Still from "The Women's Happy Time Commune" (1972)

Speaker Biographies

Ariel Dougherty was the co-founder and co-director of Women Make Movies, Inc.  Currently, she is writing a book about feminist film teaching within communities of today and from the past.  She has identified 25 girl film teaching projects in the US active in the past 20 years. In telling their stories and describing these girls' films she places today’s groups in a long historic continuum of community-based filmmaking, like the 1970's feminist groups – Women Make Movies and the video programs at both the Woman's Building in LA and the Women's Interarts Center in New York City. Dougherty lives in the rural, southern desert of New Mexico, where she has recently started a micro cinema. A new film is also cooking!

Sheila Paige was the co-founder and co-director of Women Make Movies, Inc. She has since produced and directed independent film projects whilst earning her living as script supervisor on features and television productions for the International Alliance of Theatrical Stage Employees, Moving Picture Technicians and Artists and Allied Crafts union (IATSE). She has created shows for Upstage—the online annual interactive theater festival, written and illustrated custom books for individual clients, and is currently working on a children’s book project and developing a new video project.

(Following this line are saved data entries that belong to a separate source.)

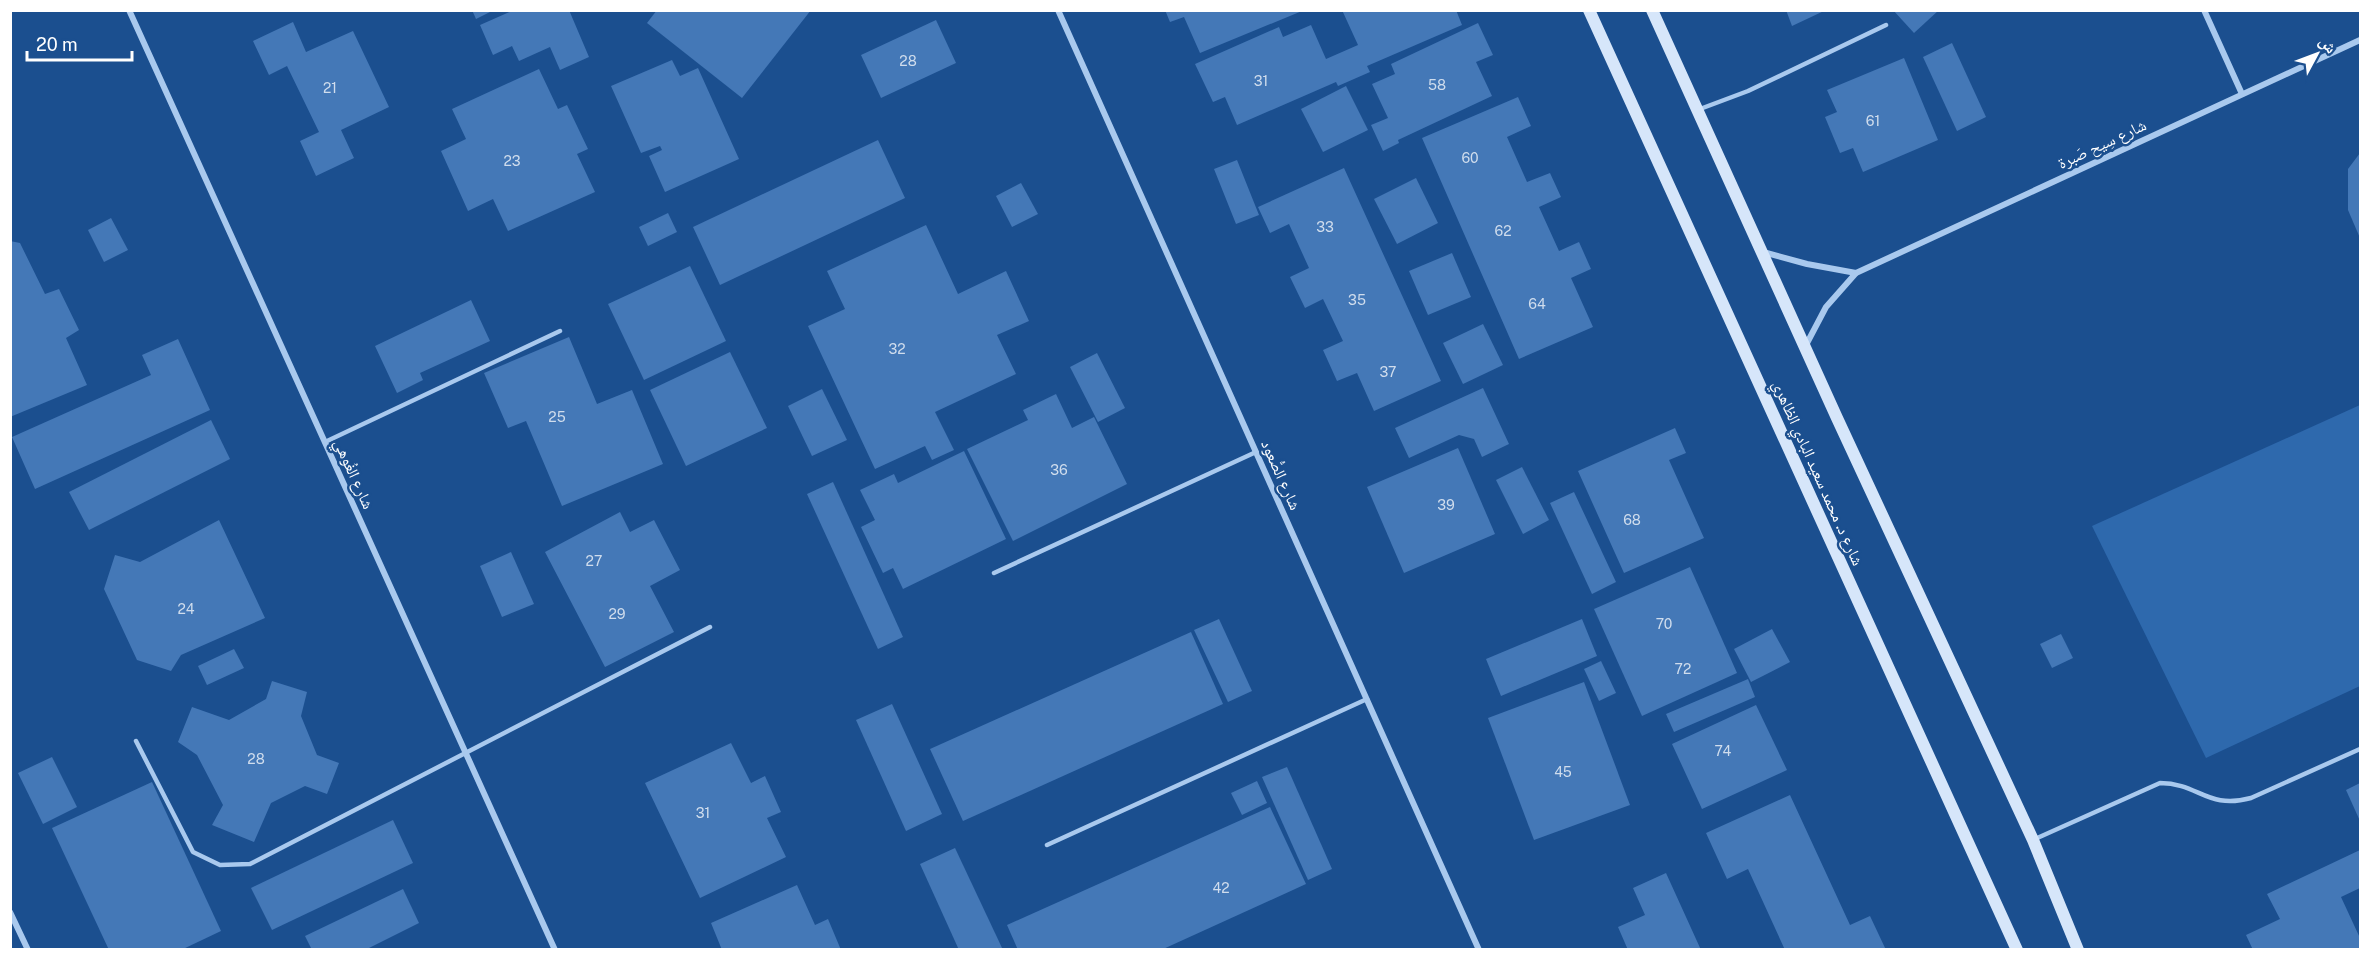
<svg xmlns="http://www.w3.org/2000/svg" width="2371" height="960" font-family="'Public Sans','Noto Naskh Arabic',sans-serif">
  <rect width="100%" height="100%" fill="#1b4f8f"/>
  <!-- green -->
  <path fill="#2e69ad" d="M 2360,405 L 2360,686 L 2206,758 L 2092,526 Z"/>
  <!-- building -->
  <g fill="#4478b7">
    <path d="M 472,10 L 494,10 L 476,19 Z"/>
    <path d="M 514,10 L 569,10 L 589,57 L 560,70 L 550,47 L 519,61 L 512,46 L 493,55 L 480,25 Z"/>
    <path d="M 657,10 L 811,10 L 742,98 L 647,23 Z"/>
    <path d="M 1165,10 L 1302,10 L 1302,11 L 1200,53 L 1184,17 L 1170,22 Z"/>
    <path d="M 1342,10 L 1456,10 L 1462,25 L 1367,66 L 1370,72 L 1338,86 L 1336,82 L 1237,125 L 1225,97 L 1213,102 L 1195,64 L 1279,27 L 1283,37 L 1311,25 L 1326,59 L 1358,45 Z"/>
    <path d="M 1786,10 L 1826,10 L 1792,26 Z"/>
    <path d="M 1893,10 L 1939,10 L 1914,33 Z"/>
    <path d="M 936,20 L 956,63 L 881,98 L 861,55 Z"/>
    <path d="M 293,22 L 306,52 L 353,31 L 389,107 L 341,130 L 354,158 L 316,176 L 300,141 L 319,132 L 287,66 L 269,75 L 253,41 Z"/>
    <path d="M 1478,23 L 1493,55 L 1476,62 L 1492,96 L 1398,140 L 1399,143 L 1383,151 L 1371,125 L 1388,118 L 1372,84 L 1395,74 L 1391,64 Z"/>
    <path d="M 1952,43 L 1986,117 L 1957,131 L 1923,57 Z"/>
    <path d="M 1904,58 L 1938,140 L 1863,172 L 1853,148 L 1840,153 L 1825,117 L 1837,112 L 1827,90 Z"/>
    <path d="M 672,60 L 680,76 L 698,68 L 739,159 L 665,192 L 649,156 L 662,150 L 660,146 L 641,153 L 611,86 Z"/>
    <path d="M 539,69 L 558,109 L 567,105 L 588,149 L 577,154 L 595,192 L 508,231 L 493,199 L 468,211 L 441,151 L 466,139 L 452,109 Z"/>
    <path d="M 1346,86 L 1368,130 L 1323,152 L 1301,109 Z"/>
    <path d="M 1518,97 L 1531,126 L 1507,137 L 1527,182 L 1550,173 L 1561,197 L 1539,207 L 1559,251 L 1579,242 L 1591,269 L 1571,278 L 1593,327 L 1519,359 L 1422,138 Z"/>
    <path d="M 878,140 L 905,198 L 720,285 L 693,227 Z"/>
    <path d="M 2360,153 L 2360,238 L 2348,210 L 2348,169 Z"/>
    <path d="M 1237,160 L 1259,215 L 1236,224 L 1214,169 Z"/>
    <path d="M 1344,168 L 1441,381 L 1374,411 L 1357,373 L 1337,381 L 1323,350 L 1343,341 L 1323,299 L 1305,308 L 1290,277 L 1309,268 L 1289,224 L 1270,233 L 1258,207 Z"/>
    <path d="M 1416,178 L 1438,223 L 1397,244 L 1374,199 Z"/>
    <path d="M 1021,183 L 1038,214 L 1012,227 L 996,196 Z"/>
    <path d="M 668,213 L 677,232 L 648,246 L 639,227 Z"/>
    <path d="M 111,218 L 128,250 L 104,262 L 88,230 Z"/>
    <path d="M 926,225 L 958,294 L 1006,271 L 1029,321 L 997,335 L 1016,374 L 935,412 L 954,450 L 932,460 L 925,446 L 875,469 L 808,326 L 845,309 L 827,271 Z"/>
    <path d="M 10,241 L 20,243 L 45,294 L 59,289 L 79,330 L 66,338 L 87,385 L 10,417 Z"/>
    <path d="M 1452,253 L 1471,297 L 1428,315 L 1409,271 Z"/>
    <path d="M 690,266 L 726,341 L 644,380 L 608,304 Z"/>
    <path d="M 471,300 L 490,341 L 420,373 L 423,380 L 397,393 L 375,346 Z"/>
    <path d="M 1483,324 L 1503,365 L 1463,384 L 1443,343 Z"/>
    <path d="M 569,337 L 597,404 L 632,390 L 663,464 L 562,506 L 526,421 L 508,428 L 484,373 Z"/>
    <path d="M 178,339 L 210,410 L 35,489 L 12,437 L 151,375 L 142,355 Z"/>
    <path d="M 730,352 L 767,428 L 686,466 L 650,390 Z"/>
    <path d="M 1097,353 L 1125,408 L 1098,422 L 1070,367 Z"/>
    <path d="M 1483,388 L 1509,444 L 1482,457 L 1474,439 L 1459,435 L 1409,458 L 1395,428 Z"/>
    <path d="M 822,389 L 847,440 L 812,456 L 788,406 Z"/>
    <path d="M 1056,394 L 1072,428 L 1094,417 L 1127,484 L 1013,541 L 967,449 L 1028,420 L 1023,410 Z"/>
    <path d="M 211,420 L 230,459 L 89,530 L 69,492 Z"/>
    <path d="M 1675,428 L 1686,453 L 1669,460 L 1704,538 L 1624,573 L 1578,471 Z"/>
    <path d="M 1458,448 L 1495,534 L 1404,573 L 1367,487 Z"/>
    <path d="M 964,451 L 1006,539 L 903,589 L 893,568 L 883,573 L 861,527 L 875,520 L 860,490 L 894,474 L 898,483 Z"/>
    <path d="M 1522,467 L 1549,520 L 1523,534 L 1496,480 Z"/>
    <path d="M 833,482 L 903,637 L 878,649 L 807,494 Z"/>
    <path d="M 1574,492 L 1616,582 L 1592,594 L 1550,503 Z"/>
    <path d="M 620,512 L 630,532 L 654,520 L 680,570 L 650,586 L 674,632 L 605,667 L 545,552 Z"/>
    <path d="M 219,520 L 265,618 L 181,655 L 171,671 L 137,660 L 104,589 L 115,555 L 140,562 Z"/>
    <path d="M 511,552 L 534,604 L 502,617 L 480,566 Z"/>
    <path d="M 1690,567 L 1737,673 L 1642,716 L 1594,609 Z"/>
    <path d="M 1219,619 L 1252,691 L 1228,702 L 1194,630 Z"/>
    <path d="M 1582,619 L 1597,656 L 1501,696 L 1486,659 Z"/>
    <path d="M 1772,629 L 1790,662 L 1751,682 L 1734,649 Z"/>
    <path d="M 1191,632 L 1223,704 L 963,821 L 930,749 Z"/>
    <path d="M 2061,634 L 2073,658 L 2052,668 L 2040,644 Z"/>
    <path d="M 234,649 L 244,668 L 207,685 L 198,666 Z"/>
    <path d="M 1601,661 L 1616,693 L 1599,701 L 1584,669 Z"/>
    <path d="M 1748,679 L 1755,697 L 1674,732 L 1666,714 Z"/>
    <path d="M 272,681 L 307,692 L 301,716 L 317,755 L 339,763 L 327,794 L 305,786 L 271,803 L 254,842 L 212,825 L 223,805 L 197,755 L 178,742 L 192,707 L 229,720 L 266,699 Z"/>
    <path d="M 1584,682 L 1630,805 L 1534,840 L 1488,718 Z"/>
    <path d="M 892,704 L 942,814 L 906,831 L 856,720 Z"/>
    <path d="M 1756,705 L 1787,770 L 1702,809 L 1672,744 Z"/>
    <path d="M 731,743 L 751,783 L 765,776 L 781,812 L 767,818 L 786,857 L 700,898 L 645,783 Z"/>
    <path d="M 52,757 L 77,807 L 43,824 L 18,773 Z"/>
    <path d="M 1287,767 L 1332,869 L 1308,880 L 1262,777 Z"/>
    <path d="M 1257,781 L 1267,803 L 1242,815 L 1231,793 Z"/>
    <path d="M 152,782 L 221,931 L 181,950 L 109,950 L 52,828 Z"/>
    <path d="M 2360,783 L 2360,821 L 2346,790 Z"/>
    <path d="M 1790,795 L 1850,925 L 1870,916 L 1886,950 L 1785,950 L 1748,869 L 1727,879 L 1706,833 Z"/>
    <path d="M 1270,807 L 1306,884 L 1161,950 L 1018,950 L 1007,925 Z"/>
    <path d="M 393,820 L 413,863 L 272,930 L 251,888 Z"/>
    <path d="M 955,848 L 1003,950 L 959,950 L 920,864 Z"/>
    <path d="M 2360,850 L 2360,888 L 2341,897 L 2360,938 L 2360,950 L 2253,950 L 2246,935 L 2280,919 L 2267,894 Z"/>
    <path d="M 1666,873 L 1701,950 L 1628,950 L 1618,927 L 1645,915 L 1633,888 Z"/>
    <path d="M 797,885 L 815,925 L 828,919 L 841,950 L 722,950 L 711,923 Z"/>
    <path d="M 403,889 L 419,923 L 365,950 L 312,950 L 305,936 Z"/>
  </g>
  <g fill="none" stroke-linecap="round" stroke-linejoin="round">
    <!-- lane -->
    <g stroke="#a9c9ee" stroke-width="4.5">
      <path d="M 1700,109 L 1748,91 L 1886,25"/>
      <path d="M 325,442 L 560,331"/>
      <path d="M 994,573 L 1256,452"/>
      <path d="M 136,741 L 193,852 L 220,865 L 250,864 L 710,627"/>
      <path d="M 2035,839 L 2160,783 C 2199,783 2207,810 2251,798 L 2360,749"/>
      <path d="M 1047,845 L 1367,699"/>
    </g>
    <!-- street -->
    <g stroke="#a9c9ee" stroke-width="6">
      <path d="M 129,10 L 555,950"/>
      <path d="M 1058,10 L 1479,950"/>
      <path d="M 2204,10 L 2242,94"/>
      <path d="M 1763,252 L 1807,264 L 1856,273"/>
      <path d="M 1806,345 L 1826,307 L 1856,273 L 2360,40"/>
      <path d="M 10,912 L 28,950"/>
    </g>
    <!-- secondary -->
    <g stroke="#d6e6fa" stroke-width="12">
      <path d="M 1589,10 L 2017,950"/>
      <path d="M 1652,10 L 1837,418 L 2033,840 L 2078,950"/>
    </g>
  </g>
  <g text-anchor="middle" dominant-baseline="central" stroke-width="5" stroke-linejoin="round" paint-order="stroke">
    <!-- number labels -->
    <g font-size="14" fill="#d0dded">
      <text x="908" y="61">28</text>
      <text x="1261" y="81">31</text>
      <text x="1437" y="85">58</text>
      <text x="330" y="88">21</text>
      <text x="1873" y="121">61</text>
      <text x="1470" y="158">60</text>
      <text x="512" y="161">23</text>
      <text x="1325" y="227">33</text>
      <text x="1503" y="231">62</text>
      <text x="1357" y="300">35</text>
      <text x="1537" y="304">64</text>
      <text x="897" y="349">32</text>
      <text x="1388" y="372">37</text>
      <text x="557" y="417">25</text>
      <text x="1059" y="470">36</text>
      <text x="1446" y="505">39</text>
      <text x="1632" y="520">68</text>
      <text x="594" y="561">27</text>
      <text x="186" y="609">24</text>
      <text x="617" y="614">29</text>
      <text x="1664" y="624">70</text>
      <text x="1683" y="669">72</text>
      <text x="1723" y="751">74</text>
      <text x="256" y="759">28</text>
      <text x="1563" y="772">45</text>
      <text x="703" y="813">31</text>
      <text x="1221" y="888">42</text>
    </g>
    <!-- street labels -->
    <g font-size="16" fill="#fff" stroke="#1b4f8f">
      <text transform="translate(2102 144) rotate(-25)">شارع سِيح صَبرة</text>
      <text transform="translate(1818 473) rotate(66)">شارع د. محمد سعيد البادي الظاهري</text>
      <text transform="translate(354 474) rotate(66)">شارع الغُوهي</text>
      <text transform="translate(1281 475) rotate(66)">شارع الصُّعود</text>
    </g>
  </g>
  <!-- border -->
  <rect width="2371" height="960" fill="none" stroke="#ffffff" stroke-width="24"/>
  <!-- north arrow -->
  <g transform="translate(2317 54) rotate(49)" stroke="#1b4f8f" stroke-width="4.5" paint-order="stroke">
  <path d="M0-4.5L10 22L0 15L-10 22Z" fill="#ffffff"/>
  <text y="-9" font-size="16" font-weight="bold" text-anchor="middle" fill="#ffffff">ش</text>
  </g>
  <!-- scale -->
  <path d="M27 51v9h105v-9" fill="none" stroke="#ffffff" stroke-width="3"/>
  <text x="36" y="51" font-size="18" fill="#ffffff" stroke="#1b4f8f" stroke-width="4.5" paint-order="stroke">20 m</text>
</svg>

Dr. Alexandra Juhasz is Chair of the Film Department, Brooklyn College, CUNY.  She is a core faculty member in the Interactive Technology and Pedagogy Certificate Program at the CUNY Graduate Center.  She has a Ph.D. in Cinema Studies from NYU (1991) and has taught at NYU, Swarthmore and Bryn Mawr Colleges, Claremont Graduate University, USC,  Pitzer College, and CUNY.  Her areas of interest include YouTube, media archives, activist media, documentary, and feminist film as well as media production, history and theory.